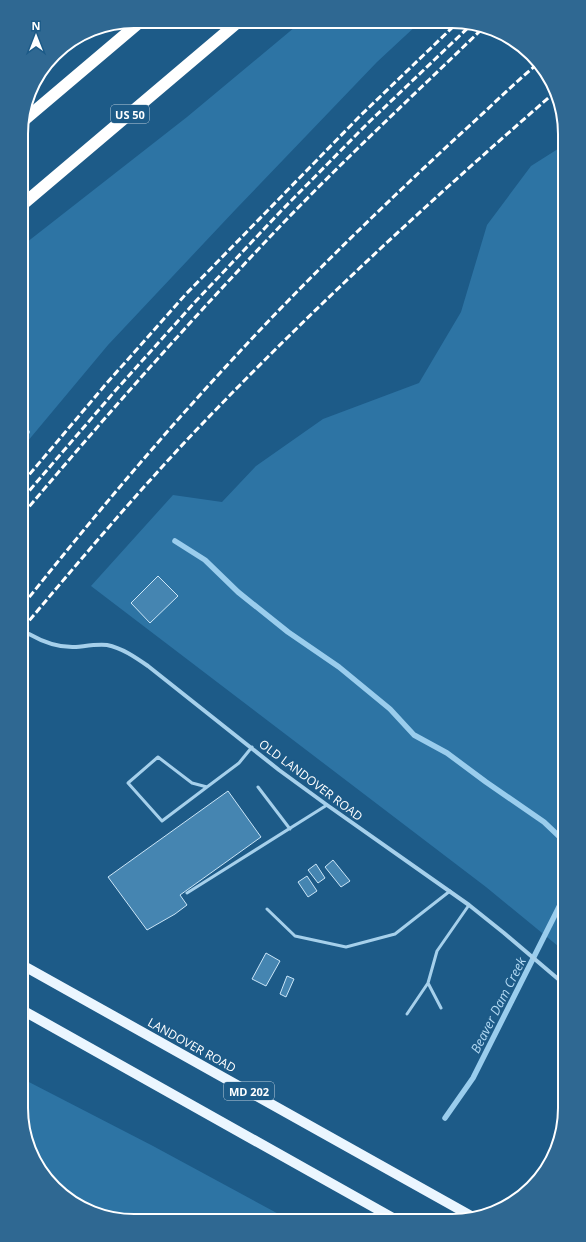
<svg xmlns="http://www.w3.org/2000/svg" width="586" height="1242" viewBox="0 0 586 1242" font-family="'Open Sans',sans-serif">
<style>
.green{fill:#2d74a4}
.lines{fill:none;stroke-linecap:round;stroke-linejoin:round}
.stream{stroke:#9acded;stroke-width:5.5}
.building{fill:#4585b1;stroke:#cbe6f8}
.minor-tunnel{stroke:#3f749a;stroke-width:4;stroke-dasharray:4 2;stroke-linecap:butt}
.service{stroke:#a6d0eb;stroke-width:3}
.minor{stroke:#a6d0eb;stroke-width:4}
.primary{stroke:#ebf6ff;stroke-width:10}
.motorway{stroke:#fff;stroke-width:12}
.rail{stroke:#fff;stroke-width:3;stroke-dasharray:7 3;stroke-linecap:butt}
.labels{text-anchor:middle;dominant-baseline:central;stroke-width:4;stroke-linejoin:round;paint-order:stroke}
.shield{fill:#1d5b88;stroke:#bbcedb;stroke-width:1}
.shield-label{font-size:11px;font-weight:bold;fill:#fff}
.street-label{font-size:12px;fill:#fff;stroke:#1d5b88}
.water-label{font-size:13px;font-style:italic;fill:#b2d9f3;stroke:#1d5b88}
.rim{fill:none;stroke:#fff;stroke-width:2}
</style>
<rect width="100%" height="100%" fill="#1d5b88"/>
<path class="green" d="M301 22 419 23 377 62 236 209 108 345 22 448V246L187 117Z
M561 147 564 951 486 887 91 586 173 495 222 502 256 466 323 419 419 383 461 312 487 225 531 166Z
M25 1080 153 1146 286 1218 112 1219 59 1193 25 1137Z"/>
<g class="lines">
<path class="stream" d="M22 429 27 432
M175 541 205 560 238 592 288 632 339 667 390 709 414 735 447 753 486 782 544 822 564 841
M445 1118 473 1078 564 897"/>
</g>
<path class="building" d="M158 576 178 596 150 623 131 603Z
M24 763 28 766 24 771Z
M228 791 261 837 180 895 187 905 175 914 147 930 108 877Z
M333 860 350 881 341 887 325 867Z
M316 864 325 878 318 883 308 870Z
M307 876 317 891 308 897 298 882Z
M266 953 280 961 266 986 252 979Z
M287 976 294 979 286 997 280 994Z"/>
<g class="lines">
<path class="minor-tunnel" d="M23 630 29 634"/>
<path class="service" d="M207 787 162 821 128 783 158 757 192 783 207 787 239 763 252 747
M258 787 290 829
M187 893 327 805
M267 909 295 936 346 947 395 934 450 891
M441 1008 428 983 437 951 469 905
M407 1014 428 983"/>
<path class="minor" d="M29 634C43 642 59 648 76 647 86 646 96 644 107 645 122 648 135 657 148 666L279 770 327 805 469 905 504 933 564 984"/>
<path class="primary" d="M24 966 473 1217
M24 1011 393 1218"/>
<path class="motorway" d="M23 121 141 21
M22 205 238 22"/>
<path class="rail" d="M23 482 106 384 186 294 360 116 457 23
M23 498 115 391 195 302 281 211 367 124 473 23
M23 514C108 413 196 314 288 218 351 153 418 91 483 28
M23 605C94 516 167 429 245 346 312 274 384 205 456 138 483 114 509 88 536 65
M23 628C76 565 129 502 185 442 301 319 426 204 554 93"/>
</g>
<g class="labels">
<g class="shield">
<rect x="111" y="105" width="38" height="18" rx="3"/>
<rect x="224" y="1082" width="50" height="18" rx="3"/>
</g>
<g class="shield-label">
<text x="130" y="114">US 50</text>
<text x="249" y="1091">MD 202</text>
</g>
<g class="street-label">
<text transform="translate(311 780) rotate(37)">OLD LANDOVER ROAD</text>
<text transform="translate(192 1045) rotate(29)">LANDOVER ROAD</text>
</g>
<g class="water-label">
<text transform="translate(498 1005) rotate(-63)">Beaver Dam Creek</text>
</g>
</g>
<path d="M0 0H586V1242H0ZM134 28H452A106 106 0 0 1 558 134V1108A106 106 0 0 1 452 1214H134A106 106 0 0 1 28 1108V134A106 106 0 0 1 134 28Z" fill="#2f6892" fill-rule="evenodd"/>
<path class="rim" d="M134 28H452A106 106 0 0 1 558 134V1108A106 106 0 0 1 452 1214H134A106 106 0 0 1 28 1108V134A106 106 0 0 1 134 28Z"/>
<g transform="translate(36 36)" stroke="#1d5b88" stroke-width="3" paint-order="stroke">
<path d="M0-3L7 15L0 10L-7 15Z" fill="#ffffff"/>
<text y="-6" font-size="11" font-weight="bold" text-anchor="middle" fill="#ffffff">N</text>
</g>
</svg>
····················
• WHAT IS EXPECTED:
Among the lines above, show every one that contains the string "linejoin".

• COMPLETED TASK:
.lines{fill:none;stroke-linecap:round;stroke-linejoin:round}
.labels{text-anchor:middle;dominant-baseline:central;stroke-width:4;stroke-linejoin:round;paint-order:stroke}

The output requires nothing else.